#### Recorded data:
+-------+

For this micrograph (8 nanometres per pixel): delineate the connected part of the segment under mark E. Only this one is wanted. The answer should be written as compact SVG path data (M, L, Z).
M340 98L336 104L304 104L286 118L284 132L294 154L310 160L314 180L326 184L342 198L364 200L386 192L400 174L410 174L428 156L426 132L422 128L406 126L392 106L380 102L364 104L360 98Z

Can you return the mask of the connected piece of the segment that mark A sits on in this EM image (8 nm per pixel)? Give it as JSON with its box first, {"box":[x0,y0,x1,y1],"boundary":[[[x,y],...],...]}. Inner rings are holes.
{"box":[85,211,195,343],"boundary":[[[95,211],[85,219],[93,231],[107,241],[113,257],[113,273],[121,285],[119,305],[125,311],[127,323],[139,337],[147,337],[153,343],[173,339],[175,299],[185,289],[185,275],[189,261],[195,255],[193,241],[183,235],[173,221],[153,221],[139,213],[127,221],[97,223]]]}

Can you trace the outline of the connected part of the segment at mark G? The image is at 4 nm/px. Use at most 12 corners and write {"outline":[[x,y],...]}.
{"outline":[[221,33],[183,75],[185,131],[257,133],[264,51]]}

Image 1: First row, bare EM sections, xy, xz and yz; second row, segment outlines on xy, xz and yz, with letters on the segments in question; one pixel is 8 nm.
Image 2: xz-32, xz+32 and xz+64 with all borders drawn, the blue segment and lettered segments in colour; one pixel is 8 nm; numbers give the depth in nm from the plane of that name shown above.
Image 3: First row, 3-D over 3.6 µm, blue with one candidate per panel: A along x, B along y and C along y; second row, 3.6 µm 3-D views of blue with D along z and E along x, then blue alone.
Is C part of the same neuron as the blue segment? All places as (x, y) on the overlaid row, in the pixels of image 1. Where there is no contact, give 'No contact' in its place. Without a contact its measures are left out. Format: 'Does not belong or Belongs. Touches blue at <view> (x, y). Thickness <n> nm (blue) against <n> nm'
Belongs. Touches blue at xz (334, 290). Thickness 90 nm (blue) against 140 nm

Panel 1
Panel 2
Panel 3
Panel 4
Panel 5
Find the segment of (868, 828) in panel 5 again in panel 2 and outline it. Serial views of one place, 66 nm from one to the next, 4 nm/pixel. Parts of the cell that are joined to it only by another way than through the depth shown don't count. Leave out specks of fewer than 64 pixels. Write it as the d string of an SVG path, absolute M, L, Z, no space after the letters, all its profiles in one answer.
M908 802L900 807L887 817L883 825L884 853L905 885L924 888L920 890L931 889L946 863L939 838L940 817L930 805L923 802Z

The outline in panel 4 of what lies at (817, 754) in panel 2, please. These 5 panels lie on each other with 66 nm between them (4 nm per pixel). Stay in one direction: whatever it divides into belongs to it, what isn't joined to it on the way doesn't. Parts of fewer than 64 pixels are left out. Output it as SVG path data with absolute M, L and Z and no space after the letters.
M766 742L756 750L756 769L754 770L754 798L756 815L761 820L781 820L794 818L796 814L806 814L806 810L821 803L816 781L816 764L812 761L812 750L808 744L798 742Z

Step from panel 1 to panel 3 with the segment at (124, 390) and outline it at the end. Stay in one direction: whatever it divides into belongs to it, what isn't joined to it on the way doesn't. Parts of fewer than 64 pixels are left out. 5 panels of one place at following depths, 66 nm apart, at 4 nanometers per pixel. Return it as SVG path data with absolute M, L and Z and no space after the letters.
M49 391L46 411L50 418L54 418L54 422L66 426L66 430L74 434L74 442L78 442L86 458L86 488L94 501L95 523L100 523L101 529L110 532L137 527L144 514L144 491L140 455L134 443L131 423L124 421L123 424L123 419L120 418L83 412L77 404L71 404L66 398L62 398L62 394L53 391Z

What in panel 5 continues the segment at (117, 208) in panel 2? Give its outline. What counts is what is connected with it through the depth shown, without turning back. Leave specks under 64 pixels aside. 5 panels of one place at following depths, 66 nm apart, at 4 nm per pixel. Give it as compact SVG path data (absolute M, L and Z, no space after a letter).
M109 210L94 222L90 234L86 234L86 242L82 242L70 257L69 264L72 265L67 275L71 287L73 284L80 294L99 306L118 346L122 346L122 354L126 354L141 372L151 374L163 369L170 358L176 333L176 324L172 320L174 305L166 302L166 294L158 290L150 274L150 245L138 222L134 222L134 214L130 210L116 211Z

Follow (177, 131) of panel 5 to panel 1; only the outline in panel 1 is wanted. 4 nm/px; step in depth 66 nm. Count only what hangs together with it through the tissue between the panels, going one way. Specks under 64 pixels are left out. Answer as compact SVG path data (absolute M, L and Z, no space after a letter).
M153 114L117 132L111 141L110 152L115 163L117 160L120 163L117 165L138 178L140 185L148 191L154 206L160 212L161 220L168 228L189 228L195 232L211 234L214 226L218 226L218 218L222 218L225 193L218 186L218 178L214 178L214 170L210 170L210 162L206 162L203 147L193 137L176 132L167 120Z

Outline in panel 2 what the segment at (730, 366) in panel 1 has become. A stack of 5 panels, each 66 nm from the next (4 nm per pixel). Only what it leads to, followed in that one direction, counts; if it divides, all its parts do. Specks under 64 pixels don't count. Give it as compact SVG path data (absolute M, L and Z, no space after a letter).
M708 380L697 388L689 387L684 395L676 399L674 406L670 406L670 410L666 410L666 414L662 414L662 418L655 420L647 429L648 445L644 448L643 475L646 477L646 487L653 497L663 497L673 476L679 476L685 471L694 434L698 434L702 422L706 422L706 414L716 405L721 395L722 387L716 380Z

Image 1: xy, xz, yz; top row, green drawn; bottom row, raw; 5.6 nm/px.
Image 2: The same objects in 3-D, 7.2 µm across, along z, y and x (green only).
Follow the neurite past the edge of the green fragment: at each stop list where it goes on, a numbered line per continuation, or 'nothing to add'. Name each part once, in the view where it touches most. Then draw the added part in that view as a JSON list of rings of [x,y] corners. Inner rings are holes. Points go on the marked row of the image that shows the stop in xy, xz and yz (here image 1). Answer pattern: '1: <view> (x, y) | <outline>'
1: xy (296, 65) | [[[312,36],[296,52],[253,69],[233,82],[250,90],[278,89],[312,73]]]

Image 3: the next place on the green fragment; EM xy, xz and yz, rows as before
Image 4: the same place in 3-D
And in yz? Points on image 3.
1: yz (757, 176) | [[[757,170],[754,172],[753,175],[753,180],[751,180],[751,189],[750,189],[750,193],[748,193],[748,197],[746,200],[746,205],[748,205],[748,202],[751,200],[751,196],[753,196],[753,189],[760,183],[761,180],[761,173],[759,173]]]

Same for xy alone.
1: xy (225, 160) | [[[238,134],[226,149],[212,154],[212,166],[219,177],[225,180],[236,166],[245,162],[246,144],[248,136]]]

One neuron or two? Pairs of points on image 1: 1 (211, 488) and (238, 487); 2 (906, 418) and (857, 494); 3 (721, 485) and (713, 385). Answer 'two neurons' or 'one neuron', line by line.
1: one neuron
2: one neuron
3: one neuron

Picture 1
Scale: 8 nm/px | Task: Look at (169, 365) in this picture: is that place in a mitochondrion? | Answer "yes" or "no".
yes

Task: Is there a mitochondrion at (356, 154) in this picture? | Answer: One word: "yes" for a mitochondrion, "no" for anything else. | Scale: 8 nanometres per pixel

+-------+

Write out every line from the entries where "segments" appears.

Image 1: First row, bare EM sections, xy, xz and yz; second row, segment outlines on xy, xz and yz, with letters on the segments in question; one pixel is 8 nm.
Image 2: xz-32, xz+32 and xz+64 with all borders drawn, the blue segment and lettered segments in colour; one pixel is 8 nm; numbers give the depth in nm from the plane of that name shown above.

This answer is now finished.